Even before the Covid crisis, one-in-four Scottish households were classed as being in fuel poverty, with 11.3 per cent in “extreme fuel poverty”, meaning people are spending more than 20 per cent of their income, after housing costs, on energy.

Those numbers can surely only rise this year and while a Fuel Poverty Bill was passed by the Scottish Parliament last year, the strategy to get those targets met has, like much government business, been delayed indefinitely as a result of Covid.

Of course, those who are eligible will receive the Winter Fuel Payment, and the Scottish government has introduced a Child Winter Heating Assistance allowance of £200 to help families of severely disabled children.
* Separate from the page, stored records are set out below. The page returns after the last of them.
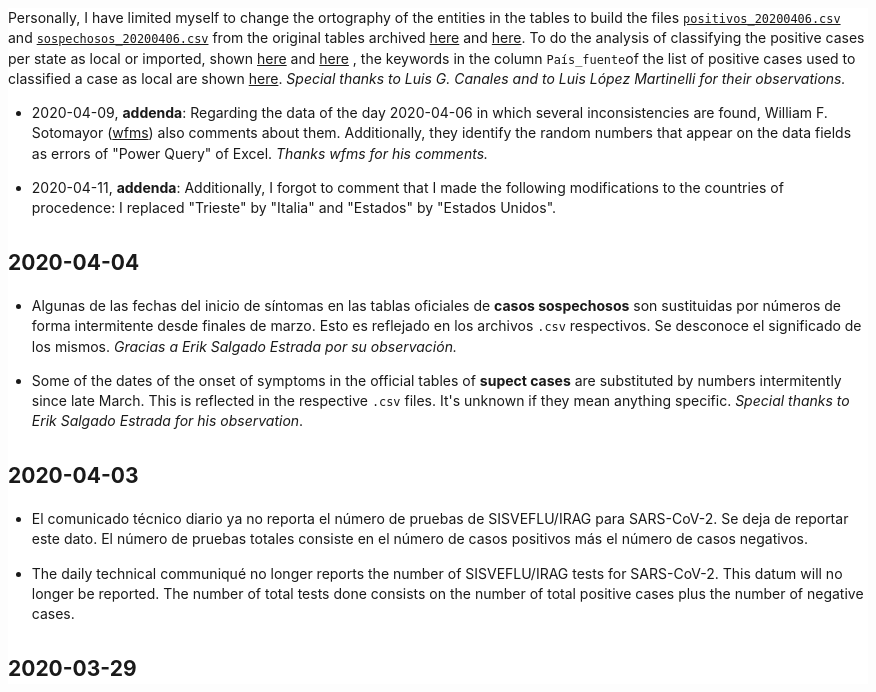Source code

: Personally, I have limited myself to change the ortography of the entities in the tables to build the files [```positivos_20200406.csv```](https://github.com/carranco-sga/Mexico-COVID-19/blob/01a9a953e23c1fa135be3c78e793500604b58eb1/Daily%20data/202004/positivos_20200406.csv) and [```sospechosos_20200406.csv```](https://github.com/carranco-sga/Mexico-COVID-19/blob/01a9a953e23c1fa135be3c78e793500604b58eb1/Daily%20data/202004/sopechosos_20200406.csv) from the original tables archived [here](https://github.com/carranco-sga/Mexico-COVID-19/blob/01a9a953e23c1fa135be3c78e793500604b58eb1/Documents/Tablas%20casos/positivos_20200406.pdf) and [here](https://github.com/carranco-sga/Mexico-COVID-19/blob/01a9a953e23c1fa135be3c78e793500604b58eb1/Documents/Tablas%20casos/sospechosos_20200406.pdf).
To do the analysis of classifying the positive cases per state as local or imported, shown [here](https://github.com/carranco-sga/Mexico-COVID-19/blob/01a9a953e23c1fa135be3c78e793500604b58eb1/Mexico_COVID19.csv) and [here](https://github.com/carranco-sga/Mexico-COVID-19/blob/01a9a953e23c1fa135be3c78e793500604b58eb1/Mexico_COVID19.ods)
, the keywords in the column ```País_fuente```of the list of positive cases used to classified a case as local are shown
[here](https://github.com/carranco-sga/Mexico-COVID-19/blob/01a9a953e23c1fa135be3c78e793500604b58eb1/Scraping/csv_daily_scraping.jl#L10).
*Special thanks to Luis G. Canales and to Luis López Martinelli for their observations.*

  - 2020-04-09, **addenda**: Regarding the data of the day 2020-04-06 in which several inconsistencies are found, William F. Sotomayor ([wfms](https://www.wfms.org/mx-covid19/)) also comments about them.
  Additionally, they identify the random numbers that appear on the data fields as errors of "Power Query" of Excel.
  *Thanks wfms for his comments.*

  - 2020-04-11, **addenda**: Additionally, I forgot to comment that I made the following modifications to the countries of procedence:
  I replaced "Trieste" by "Italia" and "Estados" by "Estados Unidos".

## 2020-04-04

- Algunas de las fechas del inicio de síntomas en las tablas oficiales de **casos sospechosos** son sustituidas por números de forma intermitente desde finales de marzo. Esto es reflejado en los archivos ```.csv``` respectivos. Se desconoce el significado de los mismos. *Gracias a Erik Salgado Estrada por su observación.*

- Some of the dates of the onset of symptoms in the official tables of **supect cases** are substituted by numbers intermitently since late March. This is reflected in the respective ```.csv``` files. It's unknown if they mean anything specific. *Special thanks to Erik Salgado Estrada for his observation*.

## 2020-04-03

- El comunicado técnico diario ya no reporta el número de pruebas de SISVEFLU/IRAG para SARS-CoV-2. Se deja de reportar este dato. El número de pruebas totales consiste en el número de casos positivos más el número de casos negativos.

- The daily technical communiqué no longer reports the number of SISVEFLU/IRAG tests for SARS-CoV-2. This datum will no longer be reported. The number of total tests done consists on the number of total positive cases plus the number of negative cases.

## 2020-03-29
There was also an announcement of £16 million to improve energy efficiency in people’s homes, though given current restrictions such schemes are not working at pace.

But without doubt, rising fuel poverty is opening yet another crisis front for both the UK and Scottish governments. In a normal year, for every fall of one degree under 5C there is a 19 per cent rise in GP appointments with elderly people suffering respiratory conditions. This year they may not go to the doctor at all, and the pandemic could well claim more lives as a result.

Government and employers could do more now to help those struggling; the former could rule out the potential charge being considered by Ofgem of £21 per household to help energy suppliers whose profits are affected by families falling into energy debt, as well as increase the amount and availability of crisis grants; the latter could raise, or even introduce, working-from-home allowances.

If you're able, you can do something too. Energy Action Scotland is raising funds to provide as many struggling families as possible with a low-energy pressure cooker, to cut their cooking costs by up to 50 per cent. They’ll also provide recipes to enable them to produce warm, nutritious meals. It could make someone’s Christmas, and it's better than a lump of coal.